EXCERPTED PASSAGE:
• • • • •
Terps, including a legend, help use sports to impart life lessons on summer campers

U.Md. summer camp helps middle schoolers with life lessons through sports

A summer camp hosted at the University of Maryland is trying to make playing sports more accessible for lower-income kids with a focus on important life lessons.

The program, LiFESports, started at Ohio State University and is replicated at other colleges around the country. It provides middle school students with four weeks of free summer camp, with transportation and meals included, and introduces them to a different sport every day. This is the program’s first year in College Park, and it’ll be hosting about 30 kids from Mount Rainier.

“What we’re trying to do is teach them, essentially, a curriculum on ‘SETS’ — which is self control, effort, teamwork and social responsibility — as a way to help build their resilience through their formative years,” said Dr. Jay Goldstein, a senior lecturer at the School of Public Health and the director of the LiFEsports initiative at UMD. “What we do is we teach them in a classroom for ‘chalk talk’ and then we actually supplement them through nine other sport-related activities.”

There are a variety of sports for the kids to play, including soccer, lacrosse and even pickleball.
• • • • •
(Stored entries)
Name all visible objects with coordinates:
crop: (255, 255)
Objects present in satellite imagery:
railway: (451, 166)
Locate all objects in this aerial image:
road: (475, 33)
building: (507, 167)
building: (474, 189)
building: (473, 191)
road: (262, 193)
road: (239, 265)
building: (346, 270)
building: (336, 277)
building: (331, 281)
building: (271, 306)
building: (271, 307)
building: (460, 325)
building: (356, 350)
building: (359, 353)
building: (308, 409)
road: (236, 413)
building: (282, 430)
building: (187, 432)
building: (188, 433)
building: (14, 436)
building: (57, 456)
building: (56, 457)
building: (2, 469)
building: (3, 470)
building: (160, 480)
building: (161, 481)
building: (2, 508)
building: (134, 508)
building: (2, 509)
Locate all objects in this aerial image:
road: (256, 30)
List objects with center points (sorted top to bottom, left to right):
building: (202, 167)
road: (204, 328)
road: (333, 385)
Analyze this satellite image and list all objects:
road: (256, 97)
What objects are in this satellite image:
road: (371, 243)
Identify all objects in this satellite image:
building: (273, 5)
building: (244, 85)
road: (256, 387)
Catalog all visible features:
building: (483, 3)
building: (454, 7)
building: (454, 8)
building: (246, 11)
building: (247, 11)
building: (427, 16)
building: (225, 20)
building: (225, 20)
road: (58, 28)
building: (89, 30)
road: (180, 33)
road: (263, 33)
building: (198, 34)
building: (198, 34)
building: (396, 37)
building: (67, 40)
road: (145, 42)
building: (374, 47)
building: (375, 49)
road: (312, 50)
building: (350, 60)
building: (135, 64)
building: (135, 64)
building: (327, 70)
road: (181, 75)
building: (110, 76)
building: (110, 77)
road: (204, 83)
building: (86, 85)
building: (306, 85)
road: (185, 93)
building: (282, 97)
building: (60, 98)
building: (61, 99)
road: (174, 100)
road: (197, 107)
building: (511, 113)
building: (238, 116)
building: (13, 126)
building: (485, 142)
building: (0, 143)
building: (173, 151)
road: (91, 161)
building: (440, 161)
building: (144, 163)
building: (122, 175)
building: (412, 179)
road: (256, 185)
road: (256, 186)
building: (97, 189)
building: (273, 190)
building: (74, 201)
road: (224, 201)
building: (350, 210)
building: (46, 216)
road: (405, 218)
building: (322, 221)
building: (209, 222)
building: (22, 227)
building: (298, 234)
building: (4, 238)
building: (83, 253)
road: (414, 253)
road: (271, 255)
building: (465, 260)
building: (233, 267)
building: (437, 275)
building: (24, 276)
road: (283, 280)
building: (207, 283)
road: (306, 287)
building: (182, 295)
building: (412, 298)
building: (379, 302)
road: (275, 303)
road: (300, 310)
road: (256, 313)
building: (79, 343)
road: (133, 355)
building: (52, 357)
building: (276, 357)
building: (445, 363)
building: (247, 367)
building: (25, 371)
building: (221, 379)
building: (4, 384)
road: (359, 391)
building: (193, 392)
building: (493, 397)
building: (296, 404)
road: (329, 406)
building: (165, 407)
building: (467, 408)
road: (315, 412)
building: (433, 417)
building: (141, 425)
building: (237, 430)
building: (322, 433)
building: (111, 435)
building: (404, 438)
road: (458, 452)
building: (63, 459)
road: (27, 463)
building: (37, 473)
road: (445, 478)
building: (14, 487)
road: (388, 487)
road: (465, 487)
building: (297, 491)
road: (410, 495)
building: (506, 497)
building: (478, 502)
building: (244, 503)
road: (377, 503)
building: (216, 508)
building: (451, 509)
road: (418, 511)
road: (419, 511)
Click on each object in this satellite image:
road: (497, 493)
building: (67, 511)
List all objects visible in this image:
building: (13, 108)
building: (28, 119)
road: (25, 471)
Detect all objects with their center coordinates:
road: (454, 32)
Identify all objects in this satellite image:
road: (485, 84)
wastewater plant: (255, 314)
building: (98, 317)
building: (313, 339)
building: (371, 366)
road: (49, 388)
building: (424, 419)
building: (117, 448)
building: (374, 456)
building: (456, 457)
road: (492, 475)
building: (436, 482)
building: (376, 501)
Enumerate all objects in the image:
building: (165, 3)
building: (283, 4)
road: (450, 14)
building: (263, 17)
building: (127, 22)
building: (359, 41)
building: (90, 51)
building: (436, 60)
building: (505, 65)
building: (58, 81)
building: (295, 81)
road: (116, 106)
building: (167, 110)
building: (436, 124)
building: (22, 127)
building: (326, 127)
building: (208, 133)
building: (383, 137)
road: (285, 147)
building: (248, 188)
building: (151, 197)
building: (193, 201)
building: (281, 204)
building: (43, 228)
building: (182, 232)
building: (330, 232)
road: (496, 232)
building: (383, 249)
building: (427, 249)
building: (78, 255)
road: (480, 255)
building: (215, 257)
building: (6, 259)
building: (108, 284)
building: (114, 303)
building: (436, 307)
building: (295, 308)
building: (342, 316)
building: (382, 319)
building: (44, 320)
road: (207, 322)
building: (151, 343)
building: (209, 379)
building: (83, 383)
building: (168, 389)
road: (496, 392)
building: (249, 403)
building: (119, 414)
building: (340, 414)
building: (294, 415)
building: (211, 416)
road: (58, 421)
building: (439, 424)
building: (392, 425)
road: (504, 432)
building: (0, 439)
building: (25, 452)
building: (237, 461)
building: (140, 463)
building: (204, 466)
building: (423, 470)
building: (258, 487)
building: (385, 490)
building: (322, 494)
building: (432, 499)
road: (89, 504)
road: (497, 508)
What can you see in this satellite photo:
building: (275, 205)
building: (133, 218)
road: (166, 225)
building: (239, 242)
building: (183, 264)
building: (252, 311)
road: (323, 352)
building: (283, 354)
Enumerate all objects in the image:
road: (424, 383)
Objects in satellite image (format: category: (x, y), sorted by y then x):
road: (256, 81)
• • • • •
WRITTEN PROBLEM:
Duplicate the stretch of the summer camp article from "Terps, including a" through "important life lessons.".

FINISHED EXERCISE:
Terps, including a legend, help use sports to impart life lessons on summer campers

U.Md. summer camp helps middle schoolers with life lessons through sports

A summer camp hosted at the University of Maryland is trying to make playing sports more accessible for lower-income kids with a focus on important life lessons.